Arabic manuscripts
Researchers can search and browse the Wellcome Library’s Arabic manuscripts in a new online resource that brings together rich descriptive information and detailed images.
Arabic medicine was once the most advanced in the world and now entire digital facsimiles of some of its most important texts have been made freely available online. The online resource, based on the Wellcome Library’s Arabic manuscript collection, includes well-known medical texts by famous practitioners such as Avicenna, Ibn al-Quff, and Ibn an-Nafis, lesser-known works by anonymous physicians and rare or unique copies such as Averroes’ commentaries on Avicenna’s medical poetry.
The Wellcome Arabic Manuscript Cataloguing Partnership (WAMCP) combines the efforts of the Wellcome Library, the Bibliotheca Alexandrina, and King’s College London Digital Humanities Department and is funded by JISC and the Wellcome Trust.
It represents a significant resource for a wide range of researchers including Arabic studies scholars, medical historians and manuscript conservators to aid and enhance their work.

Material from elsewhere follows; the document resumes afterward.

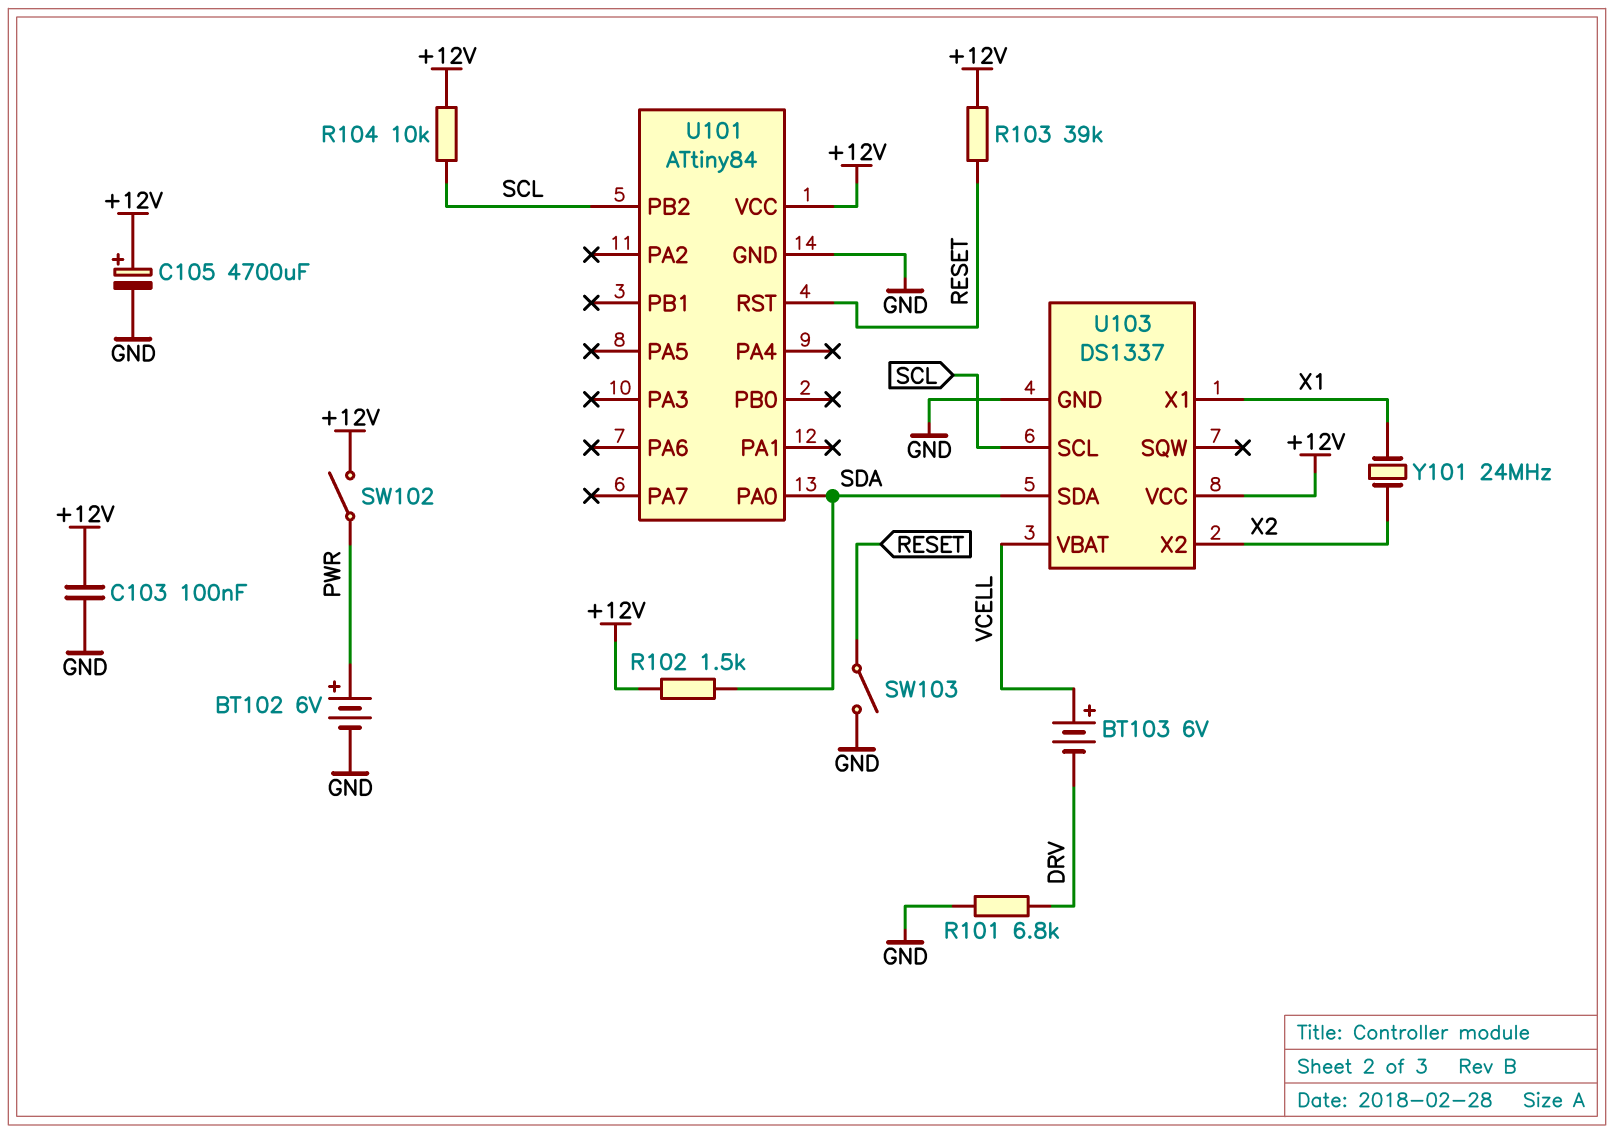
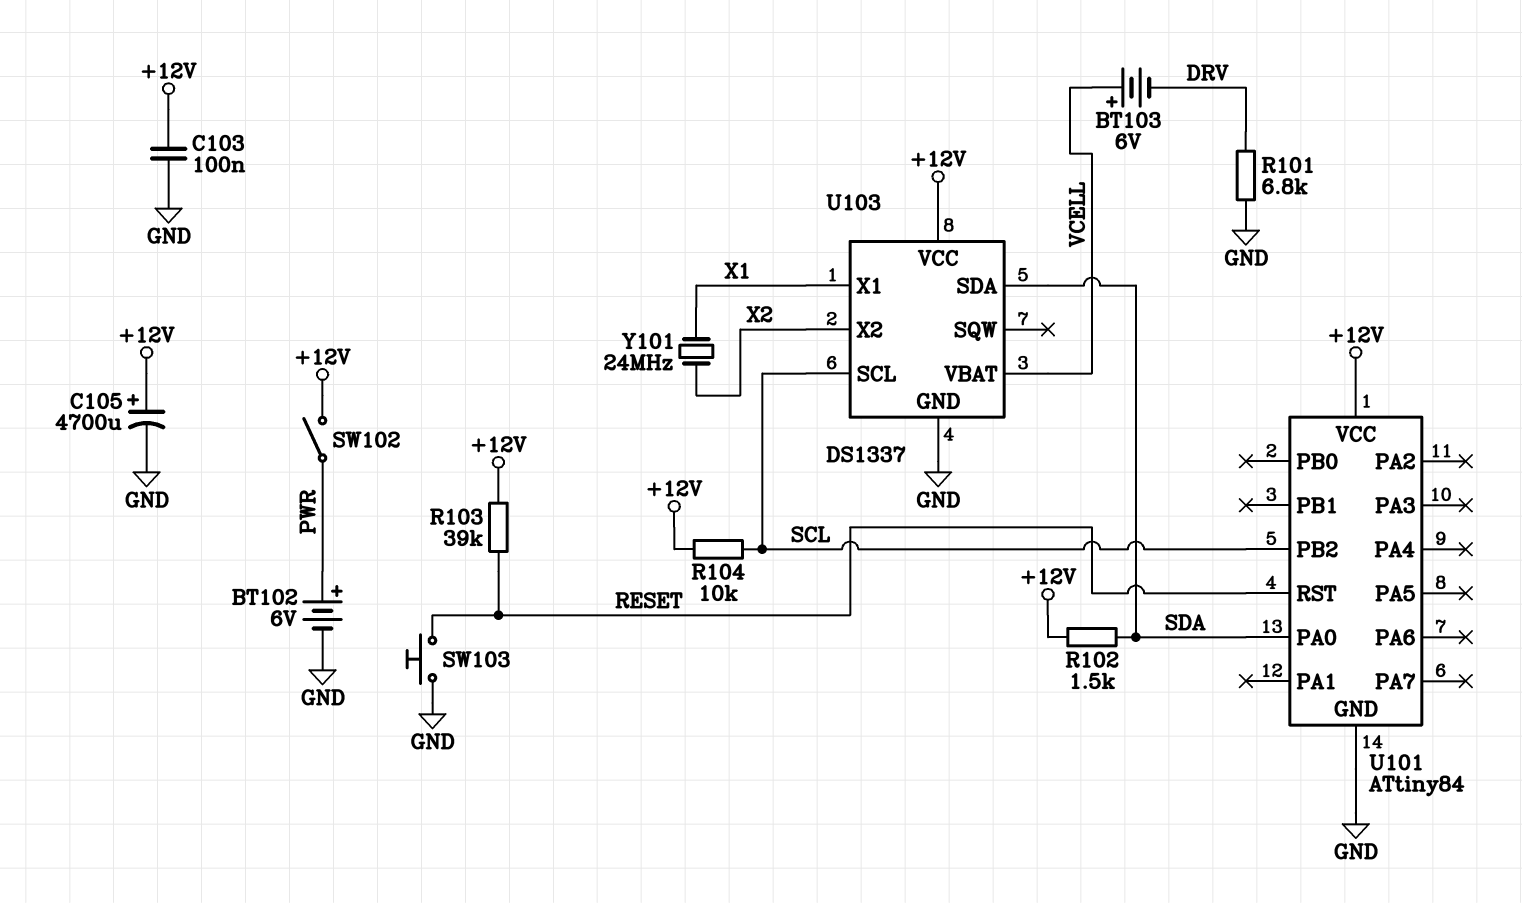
SW103: switch (GND, RESET) -> button (GND, RESET)

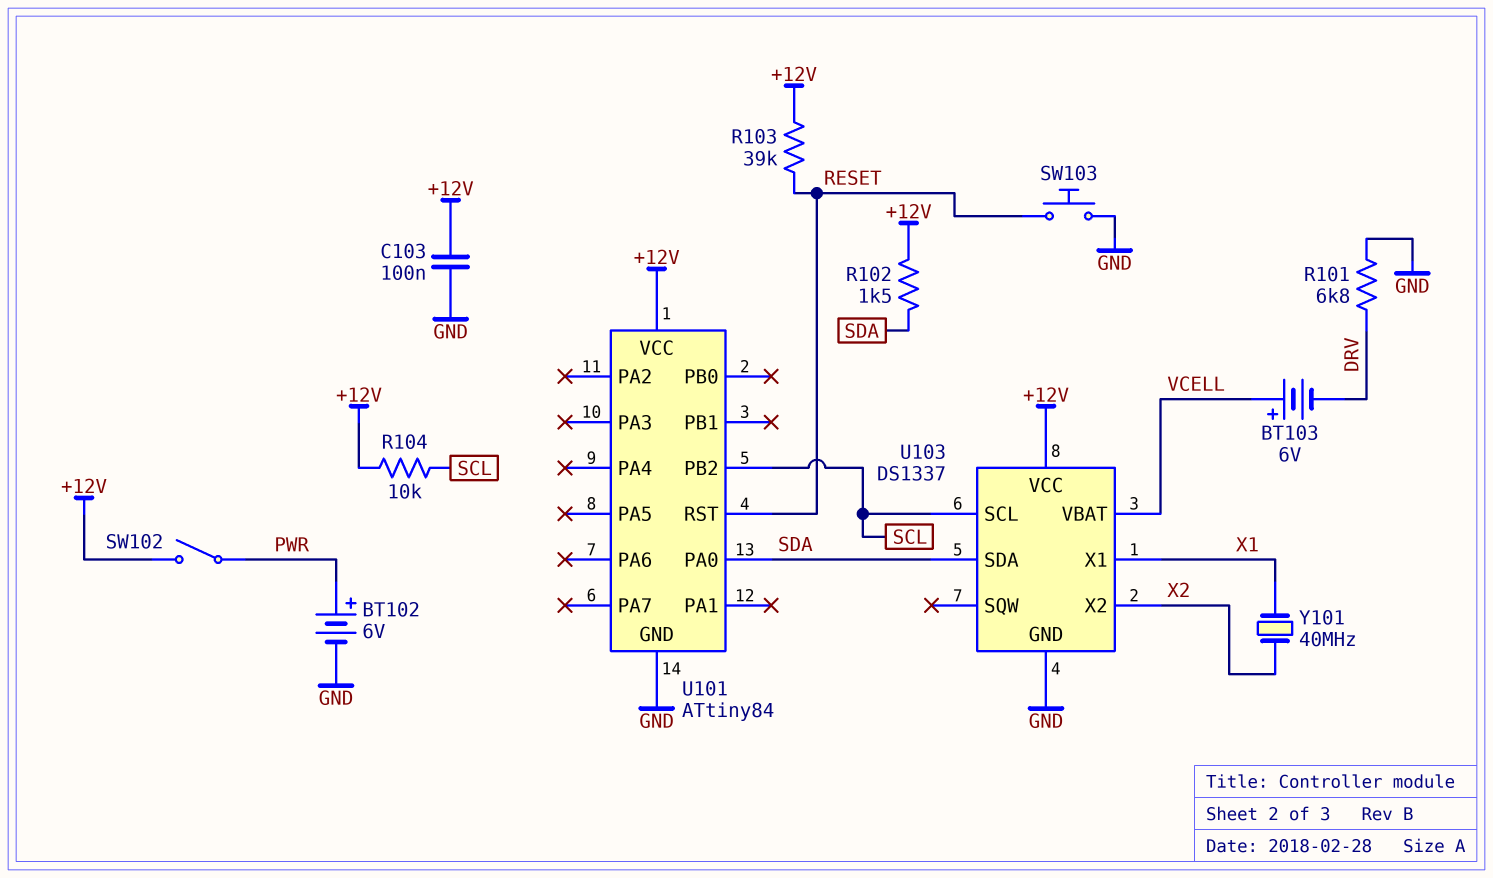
C105: 4700uF (plus +12V, minus GND) -> none
Y101: 24MHz (X1, X2) -> 40MHz (X1, X2)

All the manuscripts have been photographed in their entirety, and can be viewed in detail alongside the comprehensive manuscript descriptions. Sophisticated cataloguing tools were built based on definitive standards. Users are able to link between specific descriptive fields and the related images with the possibility to compare two manuscripts side-by-side on the screen to illuminate the differences.